━━━ Testo

Irène NÉMIROVSKY, Le vin de solitude, ed. Albin Michel, 2004, ISBN 2226156755
Il libro (del 1935) racconta — in terza persona — la vita di Hélène da quando è una bambina di otto anni sino alla maggiore età e si svolge tra l’Ucraina e San Pietroburgo, la Finlandia, Parigi.
Ucraina, 1914.
Hélène è una bambina molto sola, figlia unica e trascurata dai suoi genitori: il padre Boris Karol, un ebreo di modeste origini (“un obscur Juif”) che è riuscito a fare fortuna lavora ma soprattutto è un uomo divorato dalla passione per il gioco e non c’è quasi mai; Hélène vuole bene al padre, ma Boris è troppo preso dal gioco e dall’ossessione di far soldi per occuparsi di lei: una sera arriva al punto di dimenticarsi della figlia abbandonata per ore nella hall di un Casino.
La bambina si sente come una valigia abbandonata (“J’ai l’état d’âme d’une malle oubliée à la consigne”, songea-t-elle en essayant de se moquer d’elle-même.)
La madre Bella è una donna affascinante ma frivola ed egoista, completamente priva di sentimenti materni e che preferisce il lusso, i divertimenti e gli amanti piuttosto che occuparsi di sua figlia.
Non è che la caricatura di una madre.
In Finlandia, M.me Haas dirà parlando di Bella: “Ça une mère ? …La caricature d’une mère, oui!”
Priva di amore e di attenzioni Hélène si forgia molto presto un cuore duro e un modo di pensare sin troppo adulto, starato rispetto alla sua età anagrafica (“Tu n’as pas grandi, ni vieilli, comme tu me le faire croire, mais rajeuni simplement. A quinze ans, tu etait une petite vieille… Maintenant, enfin, tu as ton âge”, le dirà il cugino Max sulla nave che li porta in Francia)
Fortunatamente, la piccola si trova accanto, durante l’infanzia, la simpatica, affettuosa ed intelligente M.lle Rose, la governante francese. E’ lei la sola persona al mondo dalla quale Hélène è amata ed alla quale la bambina è sinceramente affezionata.

━━━━━━
━━━ Materiale raccolto

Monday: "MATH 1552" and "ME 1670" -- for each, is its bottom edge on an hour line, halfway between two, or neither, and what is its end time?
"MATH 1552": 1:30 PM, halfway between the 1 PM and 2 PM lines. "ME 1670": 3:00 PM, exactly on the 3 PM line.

━━━━━━

■ **Consegna**
Riporta il passo del testo che comincia con "La bambina si" e prosegue fino a "di una madre.", sostituendo "valigia" con "borsa". Il materiale raccolto non ha alcun legame con il testo.

■ **Risposta**
La bambina si sente come una borsa abbandonata (“J’ai l’état d’âme d’une malle oubliée à la consigne”, songea-t-elle en essayant de se moquer d’elle-même.)
La madre Bella è una donna affascinante ma frivola ed egoista, completamente priva di sentimenti materni e che preferisce il lusso, i divertimenti e gli amanti piuttosto che occuparsi di sua figlia.
Non è che la caricatura di una madre.